Natsinet ist es leid in einer Notaufnahme zu arbeiten, wo immer wieder diesselben Menschen eingeliefert werden, die sie erst wieder zusammengeflickt hatte und nun selbst jemanden erschossen, erstochen oder einfach wieder verletzt haben. Sie ist es nicht nur leid, es widert sie an. Es macht sie krank.

So bewirbt sie sich auf eine Stelle in einem Pflegeheim, dass ihre Patienten auch zu Hause betreut. Sie ist neu, daher wird ihr gleich ein Fall in einer Gegend angeboten, in der niemand sonst arbeiten will. Voller Wut – denn genau vor Leuten aus genau solchen Gegenden floh sie ja gerade – muss sie dennoch akzeptieren, was ihr dort angeboten wurde. Doch sie ist sich sicher, dass sie diesen Job so schnell wie möglich hinter sich bringen wird. Mit allen Mitteln.

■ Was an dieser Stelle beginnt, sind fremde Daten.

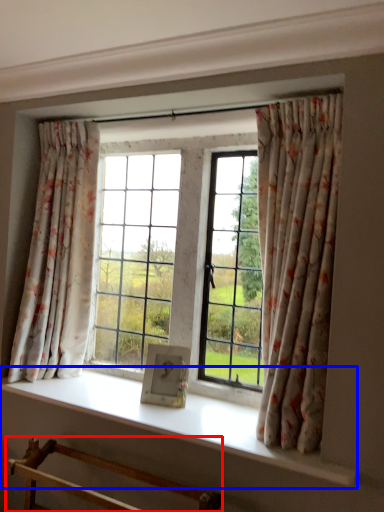
Question: Which object is further to the camera taking this photo, furniture (highlighted by a red box) or window sill (highlighted by a blue box)?

Choices:
 (A) furniture
 (B) window sill

Answer: (B)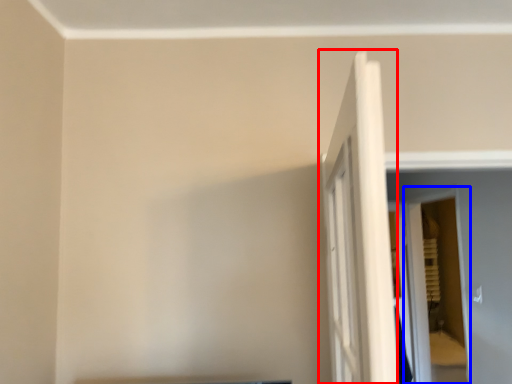
Question: Which of the following is the farthest to the observer, door (highlighted by a red box) or screen door (highlighted by a blue box)?

Choices:
 (A) door
 (B) screen door

Answer: (B)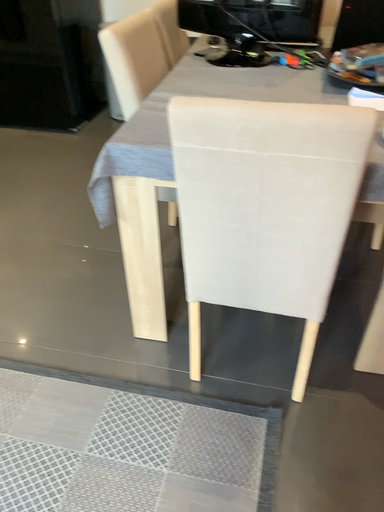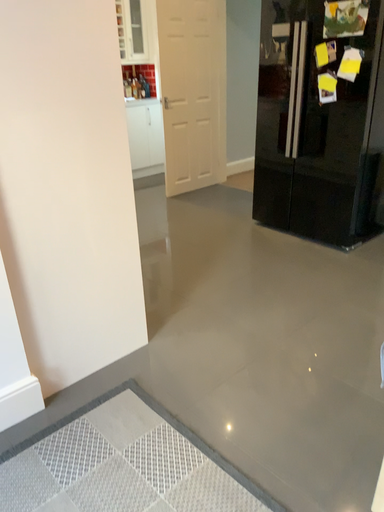
Question: How did the camera likely rotate when shooting the video?

Choices:
 (A) rotated upward
 (B) rotated downward

Answer: (A)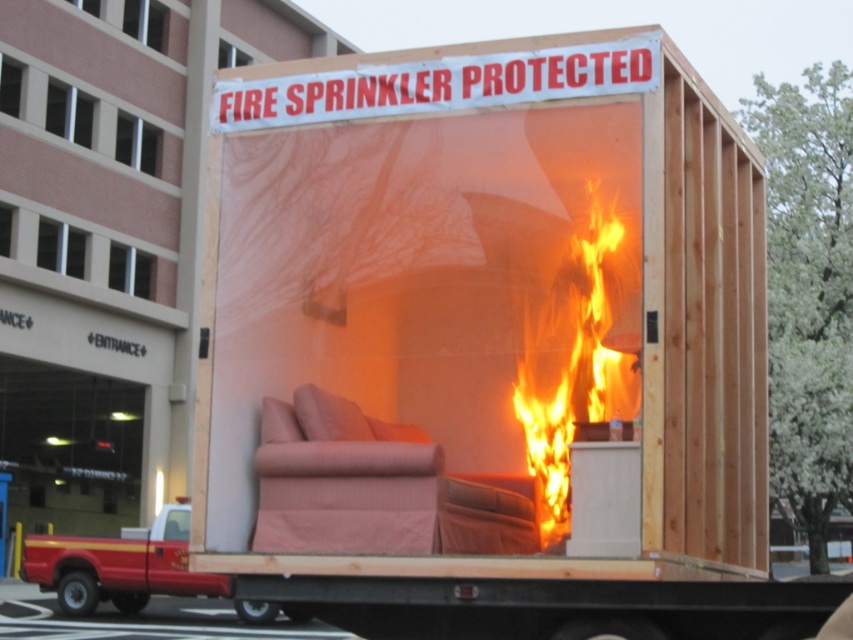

Die Patientin ist niemand geringeres als Adelle Smith, eine Frau, die sich in ihrer Jugend und auch noch im Alter für die Rechte der Schwarzen einsetzte und dafür auch im Gefängnis saß. Doch gerade als ihr ein bedeutender Preis verliehen worden ist, strecken mehrere Schlaganfälle sie nieder. Ihre linke Seite ist vollständig gelähmt und auch ihre Sprachfähigkeiten sind eingeschränkt. Doch in ein Heim zu gehen, kommt für sie nicht infrage. Adelle möchte zu Hause versorgt werden. Und so treffen Natsinet und Adelle verhängnisvollerweise aufeinander.

Was folgt ist eine Tirade des Schmerzes, der Demütigung und Entwürdigung von Adelle Smith. Denn Natsinet ist Tag und Nacht bei ihrer Patientin. So kann sie ganz ungestört ihren gemeinen und brutalen Plan in die Tat umsetzen. Adelle ist ihrer Pflegerin dabei hilflos ausgeliefert, kann sich nicht wehren und auch keine Hilfe holen.

Natsinet ist in dieser Geschichte das Böse in Person. Jedoch ist der Charakter so konstruiert, dass zunächst die eigentliche Motivation der Pflegerin für Verwirrung sorgt. Der Fokus liegt sehr auf Rassismus gegenüber Schwarzen, sowie der Selbstwahrnehmung der Pflegerin, die sich als Frau dunkler Hautfarbe nicht als Schwarze betrachtet, sondern als Weiße. Hierin liegt auch ihr eigentliches Problem. Natsinet fühlt sich nicht nur als Weiße, sondern sie verachtet dabei alle anderen Schwarzen, die nichts aus ihrem Leben machen und denen sie die Schuld gibt, selbst immer wieder Schwierigkeiten im Studium oder im Job aufgrund ihrer Hautfarbe zu bekommen.

Natsinet steigert sich zunehmend immer mehr in ihren Hass hinein. Auch Adelle verabscheut sie vom ersten Moment. Denn obwohl sie sich ihr Leben lang für die Rechte von Schwarzen eingesetzt hat, so lebt sie immer noch in den Slums, macht immer noch den weißen Mann für all ihre Probleme verantwortlich. Dies ist zumindest Natsinets Sicht der Dinge. Die Pflegerin ist somit ein durch und durch böser Charakter, der keine Gnade kennt und vor nichts zurückschreckt. Erst durch ihre Brutalität scheint sie endlich so etwas wie Zufriedenheit zu empfinden.

Der Kern der Geschichte spielt sich hier zwischen Pflegerin und Patientin ab, aber ein wirkliches Ungerechtigkeitsgefühl kommt beim Leser nicht auf. Denn wie so oft bleibt die Charakterbildung aufgrund der Kürze der Erzählung auf der Strecke. Der Leser findet niemanden wirklich sympathisch oder unsympathisch. Wir erkennen, dass hier das reine Gute in Form von Adelle und ihrer Tochter Tonya (die ab und zu auch auftritt, ihre ehemaligen Slumkontakte spielen lässt, um ihre Mutter zu beschützen, aber aufgrund ihrer Heirat in den „weißen“ Vororten lebt) gegen das reine Böse in Form der verbitterten und gefühlslosen Natsinet kämpft.

Trotz der Aneinanderreihung der Brutalitäten und der Belanglosigkeit der Charaktere sind einige Szenen nicht nur gut, sondern sehr gut ausgearbeitet. Besonders das Ende, das fast schon kriminalistisch anmutet, wie auch eine für Natsinet körperlich sehr anstrengende Szene sind erzählerisch gut ausgearbeitet und die eigentlichen Höhepunkte der Geschichte.